== Records for this task
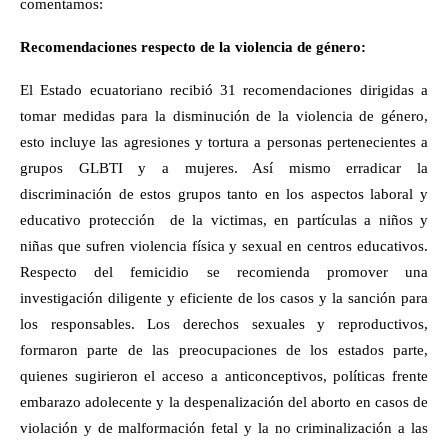
comentamos:
Recomendaciones respecto de la violencia de género:
El Estado ecuatoriano recibió 31 recomendaciones dirigidas a
tomar medidas para la disminución de la violencia de género,
esto incluye las agresiones y tortura a personas pertenecientes a
grupos GLBTI y a mujeres. Así mismo erradicar la
discriminación de estos grupos tanto en los aspectos laboral y
educativo protección
de la victimas, en partículas a niños y
niñas que sufren violencia física y sexual en centros educativos.
Respecto del femicidio se recomienda promover una
investigación diligente y eficiente de los casos y la sanción para
los responsables. Los derechos sexuales y reproductivos,
formaron parte de las preocupaciones de los estados parte,
quienes sugirieron el acceso a anticonceptivos, políticas frente
embarazo adolecente y la despenalización del aborto en casos de
violación y de malformación fetal y la no criminalización a las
====
Exercise directions: From the line holding "Respecto del femicidio" to the final line of the data, output each line exactly and nothing more.

Exercise answer:
Respecto del femicidio se recomienda promover una
investigación diligente y eficiente de los casos y la sanción para
los responsables. Los derechos sexuales y reproductivos,
formaron parte de las preocupaciones de los estados parte,
quienes sugirieron el acceso a anticonceptivos, políticas frente
embarazo adolecente y la despenalización del aborto en casos de
violación y de malformación fetal y la no criminalización a las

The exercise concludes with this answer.